Karena, pada esensinya, Islam memang agama damai, pencerah, dan pencerdas umat agar selamat dari fitnah kehidupan di dunia dan di akhirat kelak. Hampir, atau semua bahkan, apa yang menjadi dogma keagamaan yang diserukan oleh Islam muaranya adalah untuk kemaslahatan umat manusia itu sendiri. Tidak untuk yang lain, apalagi untuk Tuhan, tentu tidak. Semuanya untuk kebaikan dan kemaslahatan kehidupan umat manusia.
Maka dari itu, seruan-seruan Islam untuk menghormati perbedaan, merawat kerukunan, menghormati kemanusian, memelihara persaudaraan, anjuran saling tolong menolong kemudian dapat kita pahami sebagai sebuah manifestasi jati diri Islam sebagai agama rahmat bagi semesta alam. Yang sebenarnya harus kita akui sebagai sebentuk nilai-nilai praksis kehidupan umat manusia yang lebih baik, berkemajuan, dan berperadaban mulia.
Kiai Husein Muhammad, melalui buku Islam: Cinta, Keindahan, Pencerahan, dan Kemanusiaan mencoba untuk menegaskan kembali tentang esensi dan subtansi dari Islam itu sendiri. Yang di era kiwari ini, diakui atau tidak telah mengalami banyak dekadensi dalam berbagai bidang. Di mana pada posisi ini, Kiai Husein nampak khawatir dengan praktik-praktik keislaman umat Islam yang kian hari kian menjauh dari akar dan nilai-nilai keislaman itu sendiri.
Misalnya, tentang misi pencerahan, perdamaian, dan pencerdasan umat yang hari ini kurang dilirik. Yang padahal hal itu sebenarnya adalah tujuan utama Islam diturunkan ke muka bumi. Jejak historis hal itu, misalnya bisa kita lacak dari wahyu pertama yang diturunkan kepada Nabi Muhammad Saw yang merupakan perintah membaca, mentelaah, dan hal-hal lainnya yang berkaitan dengannnya.
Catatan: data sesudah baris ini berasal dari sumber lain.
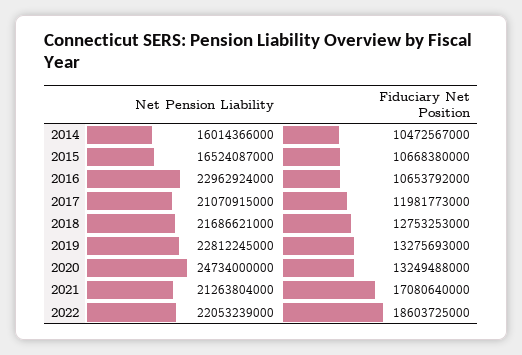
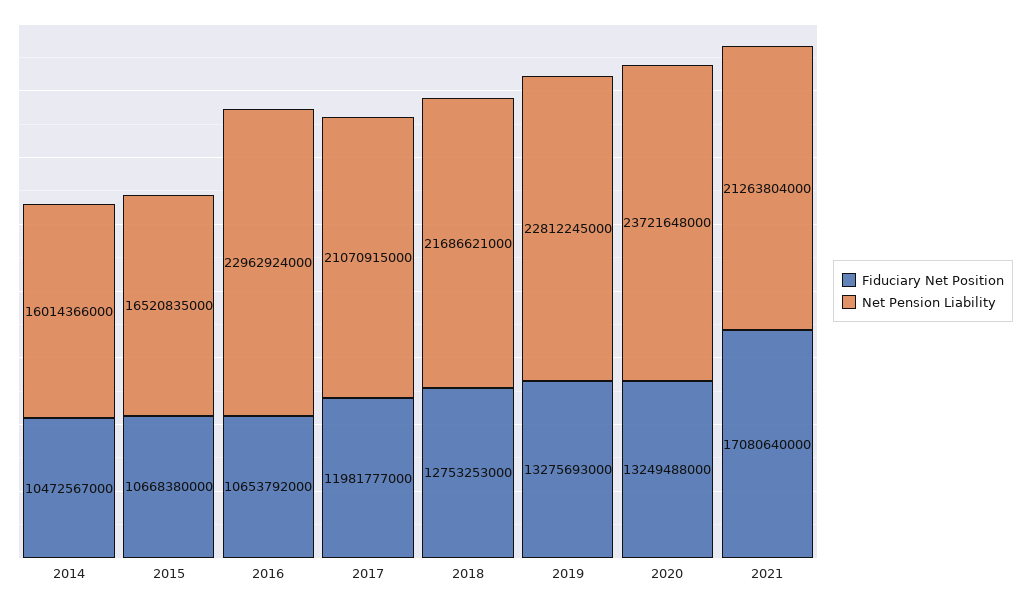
  {
    "Net Pension Liability": {
      "2014": 16014366000,
-     "2015": 16524087000,
+     "2015": 16520835000,
      "2016": 22962924000,
      "2017": 21070915000,
      "2018": 21686621000,
      "2019": 22812245000,
-     "2020": 24734000000,
+     "2020": 23721648000,
-     "2021": 21263804000,
+     "2021": 21263804000
-     "2022": 22053239000
    },
    "Fiduciary Net Position": {
      "2014": 10472567000,
      "2015": 10668380000,
      "2016": 10653792000,
-     "2017": 11981773000,
+     "2017": 11981777000,
      "2018": 12753253000,
      "2019": 13275693000,
      "2020": 13249488000,
-     "2021": 17080640000,
+     "2021": 17080640000
-     "2022": 18603725000
    }
  }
Bahkan, secara sosiologis, misi pencerahan, cinta, perdamaian, dan pencerdasan itu bisa juga dilihat dari titik pertama Islam itu diturunkan, yakni di Jaziarah Arab, yang sebelum Islam diturunkan mendapatkan jukannya sebagai bangsa jahili saking dari bobroknya moral dan akhlak orang-orang Arab kala itu. Namun, tak lama setelah Islam turun, sekitar dua desawarsa, revolusi kehidupan benar-benar terjadi.
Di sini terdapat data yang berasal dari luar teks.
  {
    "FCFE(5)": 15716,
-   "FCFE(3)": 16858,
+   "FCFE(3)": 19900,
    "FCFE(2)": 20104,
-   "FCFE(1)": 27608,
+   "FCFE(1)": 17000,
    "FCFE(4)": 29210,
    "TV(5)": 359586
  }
Kebobrokan moral diperbaiki, kehidupan masyarakat Arab yang penuh dengan catatan hitam cerahkan, perbudakan dihapus, dan penghormatan terhadap perempuan dikampanyekan. Islam, pada saat itu benar-benar menjadi lampu penerang terhadap kehidupan masyarakat Arab yang gelap gulita dan penuh dengan gundah-gulana dan kekacauan yang sangat akut. Pada saat bersamaan, kemajuan ilmu, intelektualitas, ekonomi, politik juga bisa dicapai sekaligus.
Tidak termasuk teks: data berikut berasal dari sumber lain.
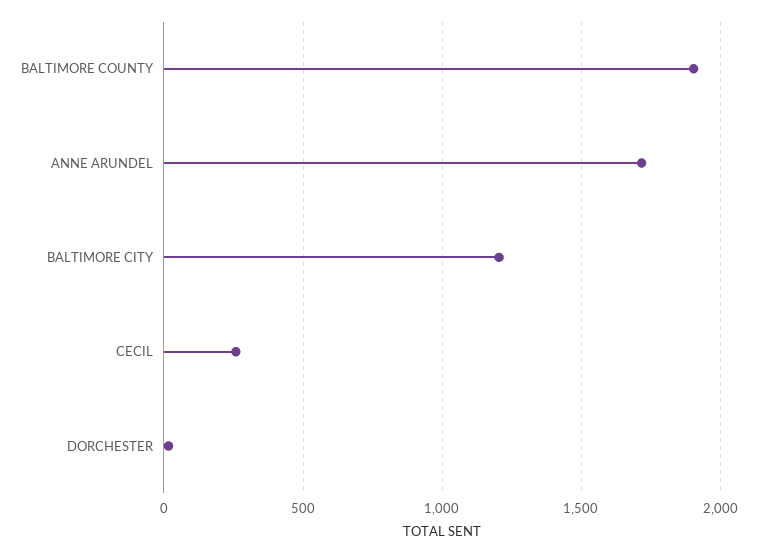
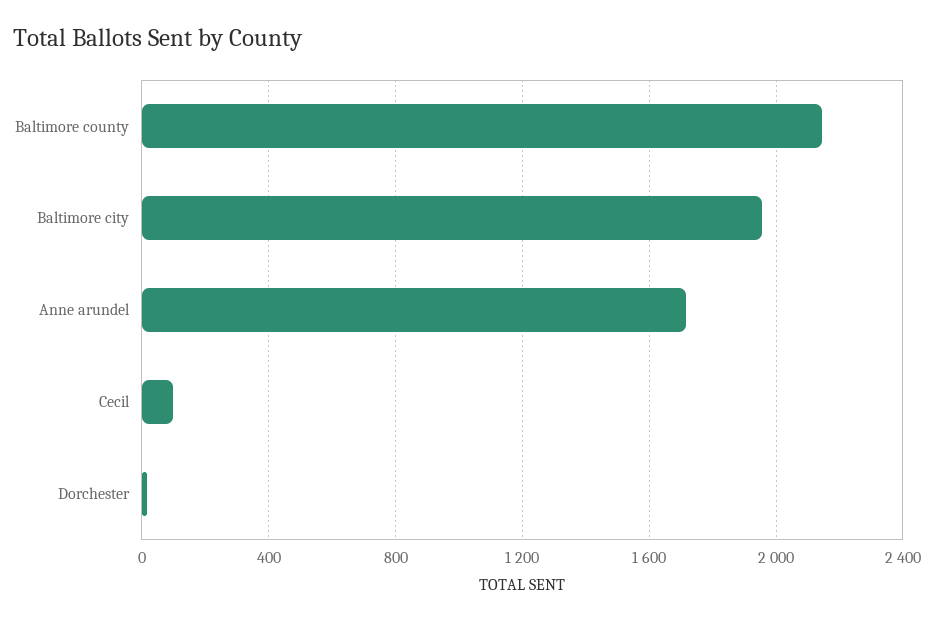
  {
-   "BALTIMORE COUNTY": 1900,
+   "BALTIMORE COUNTY": 2150,
    "ANNE ARUNDEL": 1700,
-   "BALTIMORE CITY": 1200,
+   "BALTIMORE CITY": 1950,
-   "CECIL": 250,
+   "CECIL": 100,
    "DORCHESTER": 0
  }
Dan pasca zaman kenabian, hal itu terus berlanjut. Intelektual-intelektual dan cendekiawan-cendekiawan muslim lahir dari kehidupan umat Islam. Islam menjadi epesentrum keilmuan. Ibnu Sina, Ibnu Haytham, Ibnu Hisyam, Ar-Razi, Al-Kindy, Ibnu Rusyd, Ibnu Khaldun, al-Hallaj, al-Khawarizmi dan yang lainnya adalah sosok-sosok terkemuka yang mewarnai dunia intelektual Islam yang juga menjadi rujukan bagi dunia Barat. Inilah yang harus kita lanjutkan, menunu Islam yang mencerahkan, mencerdaskan, dan mendamaikan.